I cuddled him, asked a few questions they couldn't answer and took him home - all the reviews are sparkling?
I will likely keep him home until age 3 - going from this article below is usually best / yes it can be different for each family of course -
Also the red cheek definitely wasn't teething, I would have known the difference.
Why would they lie? Perhaps as it was his first day of settling and doesn't make them look good.
I got a bad vibe when they told me not to come in, I was literally allowed into the small reception bit then asked to go shortly after. He is my first and this is both our first experience of childcare, pretty shitty tbh.
Bunnybigears · 14/02/2021 16:36
Attempting to start your child at nursery when they don't need to go in the middle of a pandemic seems a strange decision. I would wait until you are allowed in before you try again or try a smaller setting such as a childminders.
JC2021 · 14/02/2021 16:50
Strange but desperate for childcare, so not so strange based on personal circumstances.
Yes, as i've said i will likely be waiting until he is older now.
bloodyhairy · 14/02/2021 17:13
Eek. You can't protect him from these experiences forever! It's unfortunate that he was hit by another toddler, but these things do just happen. Please try not to project your overanxiety onto him.

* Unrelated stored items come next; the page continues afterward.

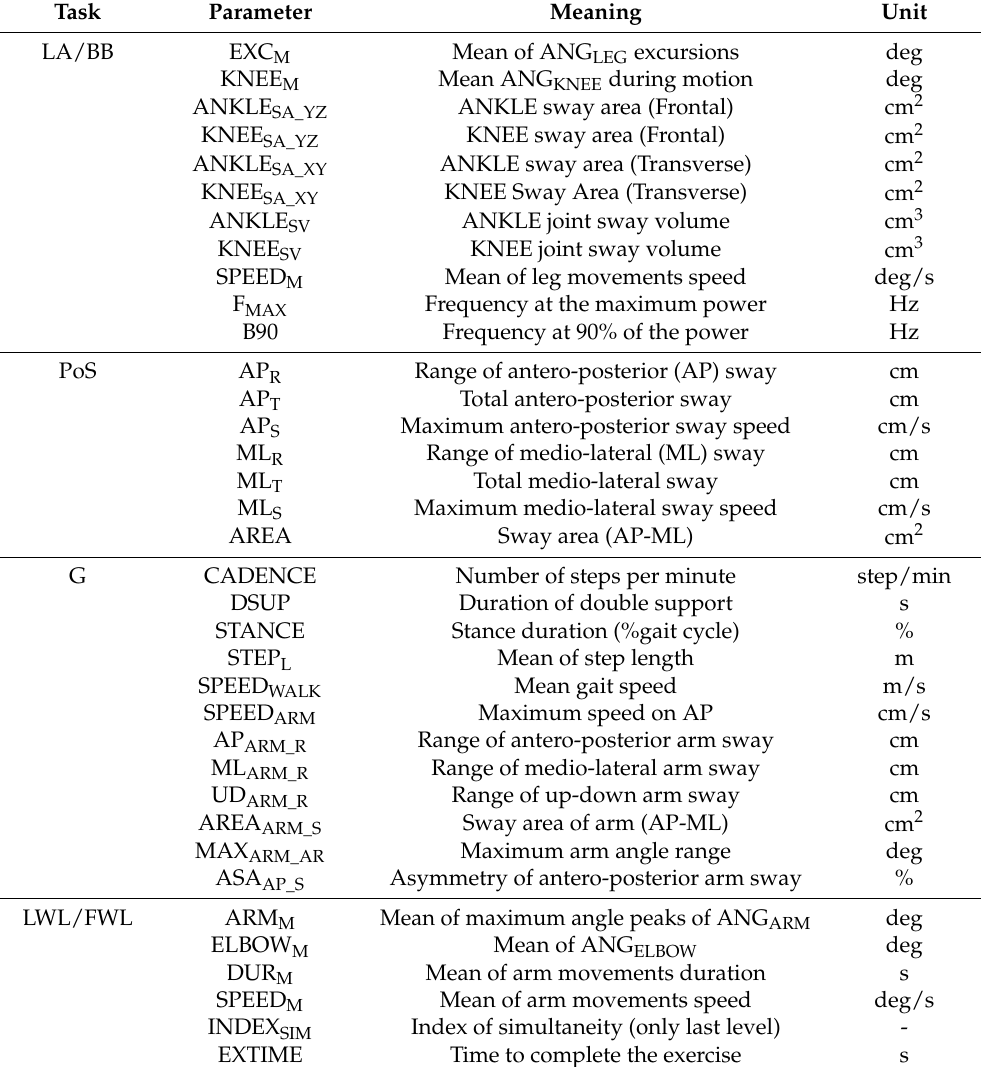
Table 1. Estimated parameters for motor tasks and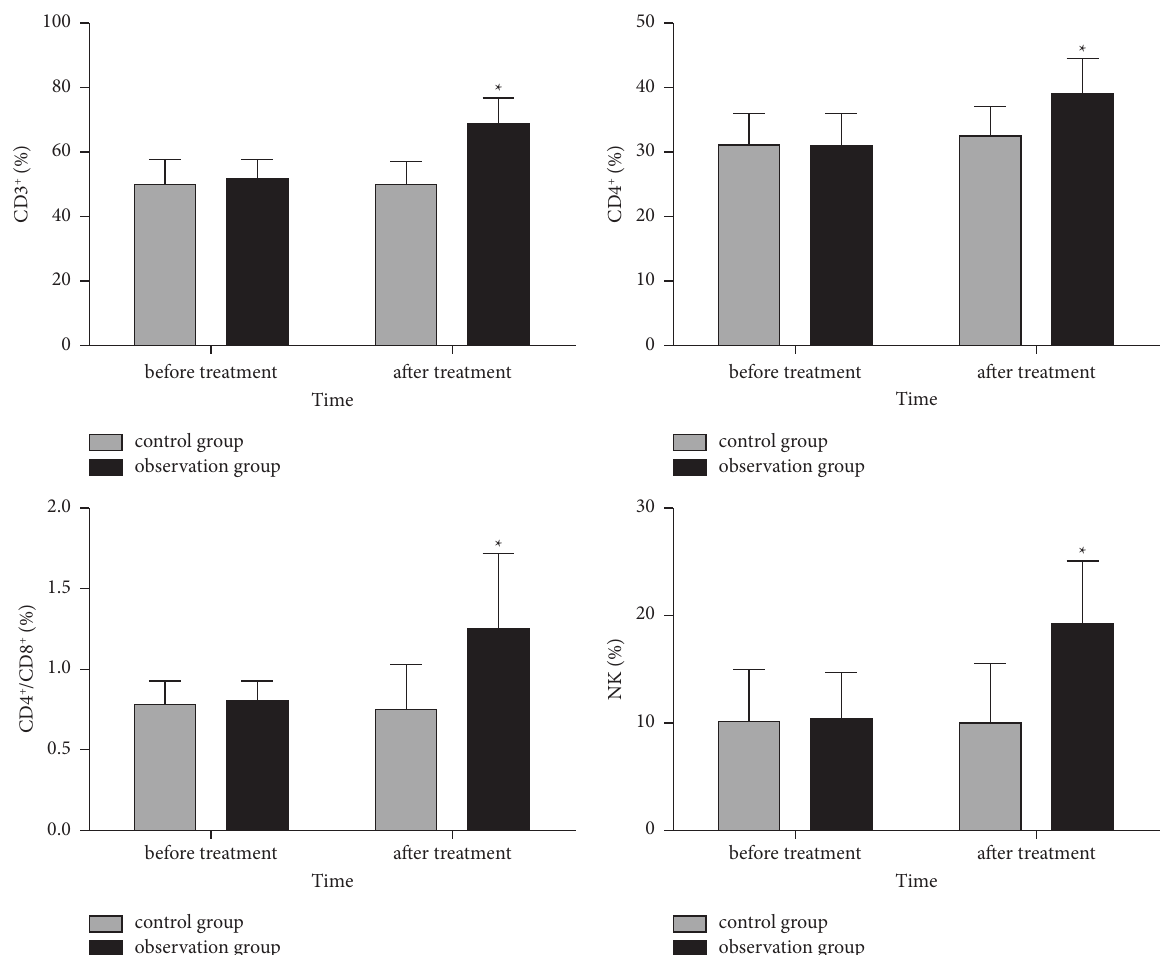
Figure 3: Comparison of immune function between the two groups before and after treatment. Note: compared with before treatment, ∗ P < 0 . 05. Table 4: Comparison of toxic and side efects of chemotherapy in two groups of patients ( n � 44, %). Nausea and Group vomiting Control group Observation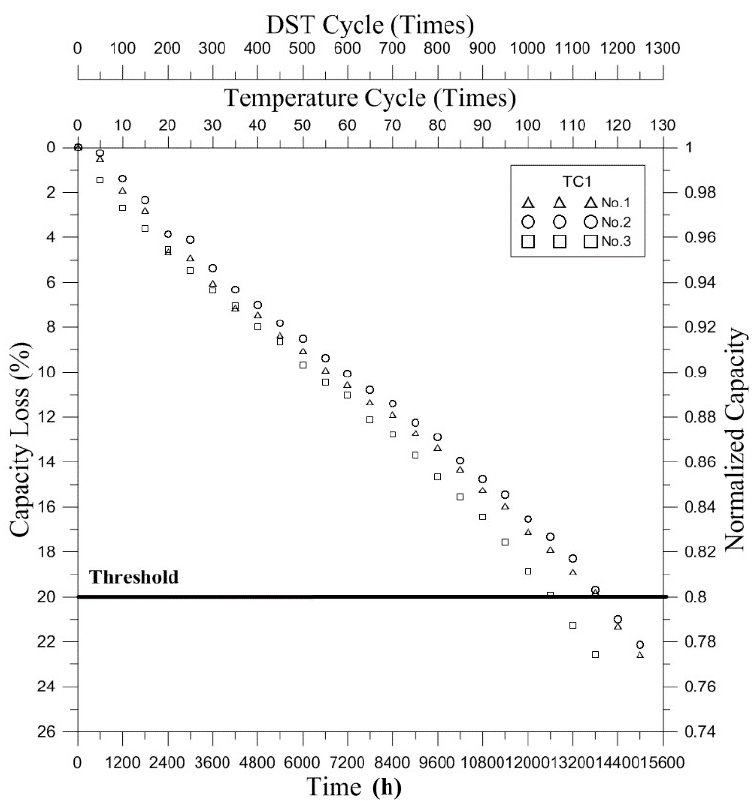
Figure 5. The capacity loss of the test batteries during D 2 SADT (TC1 condition).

MessAllOver · 14/02/2021 18:13
I think their reaction is the biggest problem. When my son was settling in, I was told everyday whether he'd been happy/unhappy and, if unhappy, what the staff had done to try to cheer him up. They don't sound like they care.
IdesMarchof · 14/02/2021 18:16
He’s too young by the sound of it
At three he will be ready
Bunnybigears · 14/02/2021 18:23
At three he will be ready
Wow it must he very comforting to be so certain about a child you dont even know. Please could you tell me at what age my 13 year old DS will stop grunting at me nd perhaps when my 10 year old will grow out of his verbal tics?